TASK TO COMPLETE -
Would you return, word for word, the lines of the data below from the line with "Document page, 1241x1754 pixels." through the line with "Page size: 1241x1754.", and no others?

Stored data entries
________________

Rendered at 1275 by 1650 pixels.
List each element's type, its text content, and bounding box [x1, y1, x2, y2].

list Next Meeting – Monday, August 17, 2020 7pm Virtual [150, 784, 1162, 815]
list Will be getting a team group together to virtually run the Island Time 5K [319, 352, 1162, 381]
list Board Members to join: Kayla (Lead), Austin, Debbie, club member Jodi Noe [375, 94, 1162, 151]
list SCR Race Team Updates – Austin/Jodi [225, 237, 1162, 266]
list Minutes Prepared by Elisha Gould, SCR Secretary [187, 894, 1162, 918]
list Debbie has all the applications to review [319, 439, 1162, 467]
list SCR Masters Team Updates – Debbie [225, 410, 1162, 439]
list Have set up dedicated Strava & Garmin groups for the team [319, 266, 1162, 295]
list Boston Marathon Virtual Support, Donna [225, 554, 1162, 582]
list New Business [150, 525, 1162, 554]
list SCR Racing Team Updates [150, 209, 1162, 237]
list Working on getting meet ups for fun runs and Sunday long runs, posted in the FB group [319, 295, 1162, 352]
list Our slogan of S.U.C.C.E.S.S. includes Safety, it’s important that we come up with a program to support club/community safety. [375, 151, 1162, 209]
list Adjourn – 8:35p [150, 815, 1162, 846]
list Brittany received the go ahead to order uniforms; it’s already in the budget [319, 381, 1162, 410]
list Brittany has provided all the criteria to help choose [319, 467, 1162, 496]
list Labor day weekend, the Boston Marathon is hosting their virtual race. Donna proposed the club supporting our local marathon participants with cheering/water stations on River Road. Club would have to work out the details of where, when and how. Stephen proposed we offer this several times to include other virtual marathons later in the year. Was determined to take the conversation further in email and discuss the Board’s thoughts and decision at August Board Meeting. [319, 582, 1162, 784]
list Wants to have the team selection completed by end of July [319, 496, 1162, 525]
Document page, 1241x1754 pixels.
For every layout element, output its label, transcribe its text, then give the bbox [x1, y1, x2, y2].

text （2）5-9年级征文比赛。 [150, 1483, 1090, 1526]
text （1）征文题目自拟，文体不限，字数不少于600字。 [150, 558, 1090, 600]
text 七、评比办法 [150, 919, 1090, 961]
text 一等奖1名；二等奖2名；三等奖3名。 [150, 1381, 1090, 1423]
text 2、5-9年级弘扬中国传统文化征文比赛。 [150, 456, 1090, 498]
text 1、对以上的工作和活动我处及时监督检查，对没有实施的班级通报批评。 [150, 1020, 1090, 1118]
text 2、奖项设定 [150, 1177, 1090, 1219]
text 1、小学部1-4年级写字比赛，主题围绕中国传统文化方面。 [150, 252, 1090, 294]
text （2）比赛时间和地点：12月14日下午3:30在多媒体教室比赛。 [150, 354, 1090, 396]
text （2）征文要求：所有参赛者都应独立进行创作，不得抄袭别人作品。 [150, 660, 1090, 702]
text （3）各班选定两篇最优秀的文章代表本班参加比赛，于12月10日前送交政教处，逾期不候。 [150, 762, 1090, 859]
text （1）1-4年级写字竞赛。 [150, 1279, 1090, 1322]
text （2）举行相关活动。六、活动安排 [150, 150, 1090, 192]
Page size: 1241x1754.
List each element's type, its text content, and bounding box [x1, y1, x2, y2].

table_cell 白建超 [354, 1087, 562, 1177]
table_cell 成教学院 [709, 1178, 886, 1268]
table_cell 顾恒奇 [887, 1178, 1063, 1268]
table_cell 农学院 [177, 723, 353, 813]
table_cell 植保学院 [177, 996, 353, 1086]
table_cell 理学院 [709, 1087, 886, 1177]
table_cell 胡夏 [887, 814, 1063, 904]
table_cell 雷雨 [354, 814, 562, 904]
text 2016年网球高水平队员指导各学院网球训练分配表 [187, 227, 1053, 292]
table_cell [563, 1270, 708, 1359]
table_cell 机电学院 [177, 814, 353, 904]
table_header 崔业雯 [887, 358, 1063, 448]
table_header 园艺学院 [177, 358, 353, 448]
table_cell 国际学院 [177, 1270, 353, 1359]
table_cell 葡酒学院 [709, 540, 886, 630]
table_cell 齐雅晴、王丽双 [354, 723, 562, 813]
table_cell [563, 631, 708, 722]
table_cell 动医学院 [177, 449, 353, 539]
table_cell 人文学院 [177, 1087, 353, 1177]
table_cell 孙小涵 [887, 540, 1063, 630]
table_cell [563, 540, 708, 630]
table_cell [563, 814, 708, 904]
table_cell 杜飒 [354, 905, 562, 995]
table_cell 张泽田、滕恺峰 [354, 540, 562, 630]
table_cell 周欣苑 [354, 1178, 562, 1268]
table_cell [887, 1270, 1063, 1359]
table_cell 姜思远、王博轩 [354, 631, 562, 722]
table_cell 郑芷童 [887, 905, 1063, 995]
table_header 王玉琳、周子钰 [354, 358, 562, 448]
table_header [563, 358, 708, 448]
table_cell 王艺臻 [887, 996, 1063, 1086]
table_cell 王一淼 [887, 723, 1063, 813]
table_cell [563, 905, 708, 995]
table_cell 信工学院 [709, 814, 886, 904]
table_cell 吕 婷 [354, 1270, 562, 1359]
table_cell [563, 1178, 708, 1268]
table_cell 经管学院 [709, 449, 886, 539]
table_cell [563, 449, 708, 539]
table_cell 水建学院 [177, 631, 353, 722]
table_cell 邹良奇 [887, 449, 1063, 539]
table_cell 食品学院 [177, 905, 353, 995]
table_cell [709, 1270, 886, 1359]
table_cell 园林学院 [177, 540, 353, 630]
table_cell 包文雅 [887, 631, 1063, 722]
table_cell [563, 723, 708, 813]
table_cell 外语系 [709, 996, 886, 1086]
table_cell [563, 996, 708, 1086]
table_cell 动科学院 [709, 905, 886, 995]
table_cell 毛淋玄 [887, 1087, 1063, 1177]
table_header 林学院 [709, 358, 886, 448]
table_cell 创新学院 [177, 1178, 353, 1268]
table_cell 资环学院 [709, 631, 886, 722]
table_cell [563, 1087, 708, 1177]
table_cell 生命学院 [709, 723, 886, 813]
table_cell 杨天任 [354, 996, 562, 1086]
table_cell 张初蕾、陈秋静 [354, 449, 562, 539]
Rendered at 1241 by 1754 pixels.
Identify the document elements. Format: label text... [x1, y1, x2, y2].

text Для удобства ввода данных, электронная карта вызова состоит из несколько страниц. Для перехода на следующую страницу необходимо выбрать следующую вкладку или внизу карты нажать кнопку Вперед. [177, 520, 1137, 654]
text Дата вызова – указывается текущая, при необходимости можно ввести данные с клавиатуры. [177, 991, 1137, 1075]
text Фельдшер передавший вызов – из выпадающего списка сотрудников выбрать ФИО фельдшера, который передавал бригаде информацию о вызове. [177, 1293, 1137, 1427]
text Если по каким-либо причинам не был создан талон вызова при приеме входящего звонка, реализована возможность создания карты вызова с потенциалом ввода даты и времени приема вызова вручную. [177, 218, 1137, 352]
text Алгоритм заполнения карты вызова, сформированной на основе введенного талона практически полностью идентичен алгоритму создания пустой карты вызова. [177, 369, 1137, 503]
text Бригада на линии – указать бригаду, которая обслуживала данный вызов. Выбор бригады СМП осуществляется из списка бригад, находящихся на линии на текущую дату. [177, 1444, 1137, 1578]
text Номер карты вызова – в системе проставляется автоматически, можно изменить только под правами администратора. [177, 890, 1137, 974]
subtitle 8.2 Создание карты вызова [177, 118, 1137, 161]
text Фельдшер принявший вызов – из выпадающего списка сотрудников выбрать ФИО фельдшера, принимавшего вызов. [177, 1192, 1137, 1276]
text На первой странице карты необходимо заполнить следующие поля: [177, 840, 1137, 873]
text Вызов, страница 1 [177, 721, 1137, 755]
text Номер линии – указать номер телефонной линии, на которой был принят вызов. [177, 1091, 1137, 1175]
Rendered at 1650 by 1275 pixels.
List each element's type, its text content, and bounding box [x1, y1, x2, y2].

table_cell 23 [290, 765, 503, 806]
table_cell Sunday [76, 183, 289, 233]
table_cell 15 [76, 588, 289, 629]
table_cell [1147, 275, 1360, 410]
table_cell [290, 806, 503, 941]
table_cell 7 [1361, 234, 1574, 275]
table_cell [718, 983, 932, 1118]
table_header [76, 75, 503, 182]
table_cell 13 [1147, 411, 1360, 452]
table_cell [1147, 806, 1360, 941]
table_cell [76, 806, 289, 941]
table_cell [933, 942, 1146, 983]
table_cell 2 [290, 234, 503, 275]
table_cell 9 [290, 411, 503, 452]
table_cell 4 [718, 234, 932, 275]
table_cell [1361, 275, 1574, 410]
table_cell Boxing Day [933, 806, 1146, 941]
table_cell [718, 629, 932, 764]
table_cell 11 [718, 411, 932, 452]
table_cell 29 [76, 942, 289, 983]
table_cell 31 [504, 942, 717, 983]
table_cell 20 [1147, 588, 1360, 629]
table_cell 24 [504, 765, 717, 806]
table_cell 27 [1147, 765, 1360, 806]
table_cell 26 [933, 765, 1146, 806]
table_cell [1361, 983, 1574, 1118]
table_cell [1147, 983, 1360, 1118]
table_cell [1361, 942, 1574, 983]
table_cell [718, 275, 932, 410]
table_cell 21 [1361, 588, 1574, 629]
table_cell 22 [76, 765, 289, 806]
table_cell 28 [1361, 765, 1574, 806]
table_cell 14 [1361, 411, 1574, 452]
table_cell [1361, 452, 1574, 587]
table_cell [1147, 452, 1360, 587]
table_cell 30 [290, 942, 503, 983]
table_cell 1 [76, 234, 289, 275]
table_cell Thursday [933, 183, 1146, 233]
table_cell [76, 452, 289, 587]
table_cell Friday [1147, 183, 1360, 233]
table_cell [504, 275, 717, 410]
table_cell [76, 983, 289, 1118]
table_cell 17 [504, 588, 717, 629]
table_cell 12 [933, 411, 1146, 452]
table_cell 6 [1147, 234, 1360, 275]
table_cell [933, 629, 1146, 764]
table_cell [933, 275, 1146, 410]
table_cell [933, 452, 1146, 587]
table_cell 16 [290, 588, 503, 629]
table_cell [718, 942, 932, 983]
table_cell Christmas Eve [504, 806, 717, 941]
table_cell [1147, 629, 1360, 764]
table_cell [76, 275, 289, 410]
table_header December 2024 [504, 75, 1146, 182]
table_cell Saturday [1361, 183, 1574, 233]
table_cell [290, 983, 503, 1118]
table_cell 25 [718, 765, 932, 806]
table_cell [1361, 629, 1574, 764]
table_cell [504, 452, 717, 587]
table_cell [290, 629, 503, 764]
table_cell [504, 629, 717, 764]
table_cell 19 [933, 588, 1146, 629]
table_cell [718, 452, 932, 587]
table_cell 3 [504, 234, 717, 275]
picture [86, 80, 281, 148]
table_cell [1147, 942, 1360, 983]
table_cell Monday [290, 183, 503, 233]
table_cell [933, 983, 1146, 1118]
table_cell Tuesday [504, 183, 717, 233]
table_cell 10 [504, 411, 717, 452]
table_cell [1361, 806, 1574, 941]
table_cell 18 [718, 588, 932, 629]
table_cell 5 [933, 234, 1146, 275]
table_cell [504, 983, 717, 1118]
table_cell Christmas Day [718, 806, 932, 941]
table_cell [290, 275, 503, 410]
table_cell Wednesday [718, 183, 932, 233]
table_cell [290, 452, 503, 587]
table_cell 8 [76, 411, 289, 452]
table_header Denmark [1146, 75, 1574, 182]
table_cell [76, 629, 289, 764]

________________

SOLVED EXERCISE -
Document page, 1241x1754 pixels.
For every layout element, output its label, transcribe its text, then give the bbox [x1, y1, x2, y2].

text （2）5-9年级征文比赛。 [150, 1483, 1090, 1526]
text （1）征文题目自拟，文体不限，字数不少于600字。 [150, 558, 1090, 600]
text 七、评比办法 [150, 919, 1090, 961]
text 一等奖1名；二等奖2名；三等奖3名。 [150, 1381, 1090, 1423]
text 2、5-9年级弘扬中国传统文化征文比赛。 [150, 456, 1090, 498]
text 1、对以上的工作和活动我处及时监督检查，对没有实施的班级通报批评。 [150, 1020, 1090, 1118]
text 2、奖项设定 [150, 1177, 1090, 1219]
text 1、小学部1-4年级写字比赛，主题围绕中国传统文化方面。 [150, 252, 1090, 294]
text （2）比赛时间和地点：12月14日下午3:30在多媒体教室比赛。 [150, 354, 1090, 396]
text （2）征文要求：所有参赛者都应独立进行创作，不得抄袭别人作品。 [150, 660, 1090, 702]
text （3）各班选定两篇最优秀的文章代表本班参加比赛，于12月10日前送交政教处，逾期不候。 [150, 762, 1090, 859]
text （1）1-4年级写字竞赛。 [150, 1279, 1090, 1322]
text （2）举行相关活动。六、活动安排 [150, 150, 1090, 192]
Page size: 1241x1754.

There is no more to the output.